→ WHAT THE EXERCISE ASKS
Transcribe every row below verbatim, reproducing each field name and its value without alteration.

(Stored items)
──────

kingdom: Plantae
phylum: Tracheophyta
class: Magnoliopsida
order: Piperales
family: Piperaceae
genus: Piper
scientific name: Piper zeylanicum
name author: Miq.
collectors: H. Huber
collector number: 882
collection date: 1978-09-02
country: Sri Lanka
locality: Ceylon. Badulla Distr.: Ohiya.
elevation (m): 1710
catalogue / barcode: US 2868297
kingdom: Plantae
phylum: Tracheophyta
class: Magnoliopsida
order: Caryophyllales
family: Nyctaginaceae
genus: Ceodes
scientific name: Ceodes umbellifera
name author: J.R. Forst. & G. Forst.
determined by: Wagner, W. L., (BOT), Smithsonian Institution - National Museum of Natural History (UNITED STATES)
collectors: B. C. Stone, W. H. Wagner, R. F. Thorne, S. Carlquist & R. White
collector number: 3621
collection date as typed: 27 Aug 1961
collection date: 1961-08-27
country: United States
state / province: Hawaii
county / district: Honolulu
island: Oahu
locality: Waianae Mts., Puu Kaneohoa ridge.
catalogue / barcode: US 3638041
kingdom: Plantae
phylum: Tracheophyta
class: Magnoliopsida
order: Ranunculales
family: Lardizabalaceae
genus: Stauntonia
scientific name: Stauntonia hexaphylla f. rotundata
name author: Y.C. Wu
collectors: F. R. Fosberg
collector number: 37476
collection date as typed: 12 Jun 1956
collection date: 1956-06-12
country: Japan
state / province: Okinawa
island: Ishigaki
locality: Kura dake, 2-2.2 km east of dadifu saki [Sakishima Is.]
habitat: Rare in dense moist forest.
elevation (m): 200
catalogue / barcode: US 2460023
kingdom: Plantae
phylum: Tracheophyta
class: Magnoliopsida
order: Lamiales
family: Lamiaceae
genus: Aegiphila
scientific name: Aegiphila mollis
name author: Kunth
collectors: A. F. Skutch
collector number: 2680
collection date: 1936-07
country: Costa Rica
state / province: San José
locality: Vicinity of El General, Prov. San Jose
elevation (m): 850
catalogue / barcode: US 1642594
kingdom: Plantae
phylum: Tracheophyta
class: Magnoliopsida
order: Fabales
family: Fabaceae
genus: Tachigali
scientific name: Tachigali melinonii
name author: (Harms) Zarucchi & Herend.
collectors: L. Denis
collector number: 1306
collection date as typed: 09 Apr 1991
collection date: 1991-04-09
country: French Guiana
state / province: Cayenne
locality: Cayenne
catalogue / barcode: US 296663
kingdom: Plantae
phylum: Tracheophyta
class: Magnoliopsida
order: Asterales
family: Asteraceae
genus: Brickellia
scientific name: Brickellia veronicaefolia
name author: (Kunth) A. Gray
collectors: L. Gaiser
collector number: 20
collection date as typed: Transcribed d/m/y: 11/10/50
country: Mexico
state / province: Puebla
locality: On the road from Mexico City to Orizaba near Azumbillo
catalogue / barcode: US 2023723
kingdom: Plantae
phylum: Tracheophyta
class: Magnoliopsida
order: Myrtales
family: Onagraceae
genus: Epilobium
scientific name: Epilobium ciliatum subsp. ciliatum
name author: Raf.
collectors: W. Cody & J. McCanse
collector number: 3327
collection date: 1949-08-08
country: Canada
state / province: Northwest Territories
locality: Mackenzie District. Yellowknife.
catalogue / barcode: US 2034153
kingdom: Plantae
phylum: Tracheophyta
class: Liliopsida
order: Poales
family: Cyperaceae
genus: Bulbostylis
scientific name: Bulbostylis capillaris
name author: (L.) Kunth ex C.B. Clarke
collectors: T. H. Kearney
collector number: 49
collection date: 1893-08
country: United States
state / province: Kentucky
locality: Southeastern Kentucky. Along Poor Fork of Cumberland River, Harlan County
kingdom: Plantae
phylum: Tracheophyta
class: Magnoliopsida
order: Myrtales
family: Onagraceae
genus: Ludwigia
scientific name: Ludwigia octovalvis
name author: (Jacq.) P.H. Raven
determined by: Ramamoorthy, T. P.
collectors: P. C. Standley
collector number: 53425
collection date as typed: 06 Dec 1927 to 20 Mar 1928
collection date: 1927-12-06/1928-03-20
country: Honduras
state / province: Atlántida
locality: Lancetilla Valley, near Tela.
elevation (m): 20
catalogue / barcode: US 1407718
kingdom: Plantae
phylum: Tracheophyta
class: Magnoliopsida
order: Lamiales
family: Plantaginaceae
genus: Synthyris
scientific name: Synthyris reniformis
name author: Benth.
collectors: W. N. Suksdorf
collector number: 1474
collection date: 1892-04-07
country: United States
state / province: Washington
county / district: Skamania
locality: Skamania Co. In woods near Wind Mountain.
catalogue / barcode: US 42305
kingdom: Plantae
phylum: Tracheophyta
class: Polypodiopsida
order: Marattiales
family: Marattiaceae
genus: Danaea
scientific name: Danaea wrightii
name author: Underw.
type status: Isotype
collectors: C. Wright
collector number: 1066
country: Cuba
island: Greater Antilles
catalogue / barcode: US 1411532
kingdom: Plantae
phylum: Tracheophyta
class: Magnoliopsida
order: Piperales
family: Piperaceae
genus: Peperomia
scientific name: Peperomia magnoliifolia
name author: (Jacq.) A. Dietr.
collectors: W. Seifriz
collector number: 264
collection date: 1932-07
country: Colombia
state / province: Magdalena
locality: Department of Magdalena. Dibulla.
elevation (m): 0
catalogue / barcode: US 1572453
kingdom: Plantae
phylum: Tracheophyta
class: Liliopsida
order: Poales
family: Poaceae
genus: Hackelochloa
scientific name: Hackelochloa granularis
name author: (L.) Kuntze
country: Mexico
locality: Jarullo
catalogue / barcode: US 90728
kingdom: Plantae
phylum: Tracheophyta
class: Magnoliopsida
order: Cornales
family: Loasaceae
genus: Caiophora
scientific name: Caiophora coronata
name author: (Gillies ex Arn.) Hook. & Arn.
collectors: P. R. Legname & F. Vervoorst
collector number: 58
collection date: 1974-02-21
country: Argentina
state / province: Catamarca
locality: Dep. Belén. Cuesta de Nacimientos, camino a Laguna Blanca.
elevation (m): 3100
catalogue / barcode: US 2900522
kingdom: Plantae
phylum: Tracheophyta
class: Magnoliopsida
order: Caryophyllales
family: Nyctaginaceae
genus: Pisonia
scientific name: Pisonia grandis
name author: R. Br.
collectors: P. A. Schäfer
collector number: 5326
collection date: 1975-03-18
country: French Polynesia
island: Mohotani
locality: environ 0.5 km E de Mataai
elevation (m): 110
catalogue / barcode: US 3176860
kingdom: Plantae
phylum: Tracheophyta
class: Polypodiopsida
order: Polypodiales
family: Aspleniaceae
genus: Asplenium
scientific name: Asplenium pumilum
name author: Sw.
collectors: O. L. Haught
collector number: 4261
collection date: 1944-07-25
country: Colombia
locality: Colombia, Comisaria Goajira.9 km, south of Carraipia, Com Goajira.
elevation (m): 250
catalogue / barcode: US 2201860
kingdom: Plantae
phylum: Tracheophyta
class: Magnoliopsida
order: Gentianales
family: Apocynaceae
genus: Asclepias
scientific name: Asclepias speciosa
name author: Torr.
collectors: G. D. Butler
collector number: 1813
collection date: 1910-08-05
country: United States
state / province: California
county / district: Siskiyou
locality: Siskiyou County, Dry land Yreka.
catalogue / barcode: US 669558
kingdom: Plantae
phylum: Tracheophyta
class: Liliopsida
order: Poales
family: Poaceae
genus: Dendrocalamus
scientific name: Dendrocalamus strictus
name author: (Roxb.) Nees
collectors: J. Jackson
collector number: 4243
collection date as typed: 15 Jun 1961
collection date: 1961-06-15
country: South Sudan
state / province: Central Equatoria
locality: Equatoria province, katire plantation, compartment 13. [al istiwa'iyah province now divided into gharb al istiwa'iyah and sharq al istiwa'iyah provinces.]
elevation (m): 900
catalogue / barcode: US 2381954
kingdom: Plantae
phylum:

──────

→ FINISHED ANSWER
kingdom: Plantae
phylum: Tracheophyta
class: Magnoliopsida
order: Piperales
family: Piperaceae
genus: Piper
scientific name: Piper zeylanicum
name author: Miq.
collectors: H. Huber
collector number: 882
collection date: 1978-09-02
country: Sri Lanka
locality: Ceylon. Badulla Distr.: Ohiya.
elevation (m): 1710
catalogue / barcode: US 2868297
kingdom: Plantae
phylum: Tracheophyta
class: Magnoliopsida
order: Caryophyllales
family: Nyctaginaceae
genus: Ceodes
scientific name: Ceodes umbellifera
name author: J.R. Forst. & G. Forst.
determined by: Wagner, W. L., (BOT), Smithsonian Institution - National Museum of Natural History (UNITED STATES)
collectors: B. C. Stone, W. H. Wagner, R. F. Thorne, S. Carlquist & R. White
collector number: 3621
collection date as typed: 27 Aug 1961
collection date: 1961-08-27
country: United States
state / province: Hawaii
county / district: Honolulu
island: Oahu
locality: Waianae Mts., Puu Kaneohoa ridge.
catalogue / barcode: US 3638041
kingdom: Plantae
phylum: Tracheophyta
class: Magnoliopsida
order: Ranunculales
family: Lardizabalaceae
genus: Stauntonia
scientific name: Stauntonia hexaphylla f. rotundata
name author: Y.C. Wu
collectors: F. R. Fosberg
collector number: 37476
collection date as typed: 12 Jun 1956
collection date: 1956-06-12
country: Japan
state / province: Okinawa
island: Ishigaki
locality: Kura dake, 2-2.2 km east of dadifu saki [Sakishima Is.]
habitat: Rare in dense moist forest.
elevation (m): 200
catalogue / barcode: US 2460023
kingdom: Plantae
phylum: Tracheophyta
class: Magnoliopsida
order: Lamiales
family: Lamiaceae
genus: Aegiphila
scientific name: Aegiphila mollis
name author: Kunth
collectors: A. F. Skutch
collector number: 2680
collection date: 1936-07
country: Costa Rica
state / province: San José
locality: Vicinity of El General, Prov. San Jose
elevation (m): 850
catalogue / barcode: US 1642594
kingdom: Plantae
phylum: Tracheophyta
class: Magnoliopsida
order: Fabales
family: Fabaceae
genus: Tachigali
scientific name: Tachigali melinonii
name author: (Harms) Zarucchi & Herend.
collectors: L. Denis
collector number: 1306
collection date as typed: 09 Apr 1991
collection date: 1991-04-09
country: French Guiana
state / province: Cayenne
locality: Cayenne
catalogue / barcode: US 296663
kingdom: Plantae
phylum: Tracheophyta
class: Magnoliopsida
order: Asterales
family: Asteraceae
genus: Brickellia
scientific name: Brickellia veronicaefolia
name author: (Kunth) A. Gray
collectors: L. Gaiser
collector number: 20
collection date as typed: Transcribed d/m/y: 11/10/50
country: Mexico
state / province: Puebla
locality: On the road from Mexico City to Orizaba near Azumbillo
catalogue / barcode: US 2023723
kingdom: Plantae
phylum: Tracheophyta
class: Magnoliopsida
order: Myrtales
family: Onagraceae
genus: Epilobium
scientific name: Epilobium ciliatum subsp. ciliatum
name author: Raf.
collectors: W. Cody & J. McCanse
collector number: 3327
collection date: 1949-08-08
country: Canada
state / province: Northwest Territories
locality: Mackenzie District. Yellowknife.
catalogue / barcode: US 2034153
kingdom: Plantae
phylum: Tracheophyta
class: Liliopsida
order: Poales
family: Cyperaceae
genus: Bulbostylis
scientific name: Bulbostylis capillaris
name author: (L.) Kunth ex C.B. Clarke
collectors: T. H. Kearney
collector number: 49
collection date: 1893-08
country: United States
state / province: Kentucky
locality: Southeastern Kentucky. Along Poor Fork of Cumberland River, Harlan County
kingdom: Plantae
phylum: Tracheophyta
class: Magnoliopsida
order: Myrtales
family: Onagraceae
genus: Ludwigia
scientific name: Ludwigia octovalvis
name author: (Jacq.) P.H. Raven
determined by: Ramamoorthy, T. P.
collectors: P. C. Standley
collector number: 53425
collection date as typed: 06 Dec 1927 to 20 Mar 1928
collection date: 1927-12-06/1928-03-20
country: Honduras
state / province: Atlántida
locality: Lancetilla Valley, near Tela.
elevation (m): 20
catalogue / barcode: US 1407718
kingdom: Plantae
phylum: Tracheophyta
class: Magnoliopsida
order: Lamiales
family: Plantaginaceae
genus: Synthyris
scientific name: Synthyris reniformis
name author: Benth.
collectors: W. N. Suksdorf
collector number: 1474
collection date: 1892-04-07
country: United States
state / province: Washington
county / district: Skamania
locality: Skamania Co. In woods near Wind Mountain.
catalogue / barcode: US 42305
kingdom: Plantae
phylum: Tracheophyta
class: Polypodiopsida
order: Marattiales
family: Marattiaceae
genus: Danaea
scientific name: Danaea wrightii
name author: Underw.
type status: Isotype
collectors: C. Wright
collector number: 1066
country: Cuba
island: Greater Antilles
catalogue / barcode: US 1411532
kingdom: Plantae
phylum: Tracheophyta
class: Magnoliopsida
order: Piperales
family: Piperaceae
genus: Peperomia
scientific name: Peperomia magnoliifolia
name author: (Jacq.) A. Dietr.
collectors: W. Seifriz
collector number: 264
collection date: 1932-07
country: Colombia
state / province: Magdalena
locality: Department of Magdalena. Dibulla.
elevation (m): 0
catalogue / barcode: US 1572453
kingdom: Plantae
phylum: Tracheophyta
class: Liliopsida
order: Poales
family: Poaceae
genus: Hackelochloa
scientific name: Hackelochloa granularis
name author: (L.) Kuntze
country: Mexico
locality: Jarullo
catalogue / barcode: US 90728
kingdom: Plantae
phylum: Tracheophyta
class: Magnoliopsida
order: Cornales
family: Loasaceae
genus: Caiophora
scientific name: Caiophora coronata
name author: (Gillies ex Arn.) Hook. & Arn.
collectors: P. R. Legname & F. Vervoorst
collector number: 58
collection date: 1974-02-21
country: Argentina
state / province: Catamarca
locality: Dep. Belén. Cuesta de Nacimientos, camino a Laguna Blanca.
elevation (m): 3100
catalogue / barcode: US 2900522
kingdom: Plantae
phylum: Tracheophyta
class: Magnoliopsida
order: Caryophyllales
family: Nyctaginaceae
genus: Pisonia
scientific name: Pisonia grandis
name author: R. Br.
collectors: P. A. Schäfer
collector number: 5326
collection date: 1975-03-18
country: French Polynesia
island: Mohotani
locality: environ 0.5 km E de Mataai
elevation (m): 110
catalogue / barcode: US 3176860
kingdom: Plantae
phylum: Tracheophyta
class: Polypodiopsida
order: Polypodiales
family: Aspleniaceae
genus: Asplenium
scientific name: Asplenium pumilum
name author: Sw.
collectors: O. L. Haught
collector number: 4261
collection date: 1944-07-25
country: Colombia
locality: Colombia, Comisaria Goajira.9 km, south of Carraipia, Com Goajira.
elevation (m): 250
catalogue / barcode: US 2201860
kingdom: Plantae
phylum: Tracheophyta
class: Magnoliopsida
order: Gentianales
family: Apocynaceae
genus: Asclepias
scientific name: Asclepias speciosa
name author: Torr.
collectors: G. D. Butler
collector number: 1813
collection date: 1910-08-05
country: United States
state / province: California
county / district: Siskiyou
locality: Siskiyou County, Dry land Yreka.
catalogue / barcode: US 669558
kingdom: Plantae
phylum: Tracheophyta
class: Liliopsida
order: Poales
family: Poaceae
genus: Dendrocalamus
scientific name: Dendrocalamus strictus
name author: (Roxb.) Nees
collectors: J. Jackson
collector number: 4243
collection date as typed: 15 Jun 1961
collection date: 1961-06-15
country: South Sudan
state / province: Central Equatoria
locality: Equatoria province, katire plantation, compartment 13. [al istiwa'iyah province now divided into gharb al istiwa'iyah and sharq al istiwa'iyah provinces.]
elevation (m): 900
catalogue / barcode: US 2381954
kingdom: Plantae
phylum:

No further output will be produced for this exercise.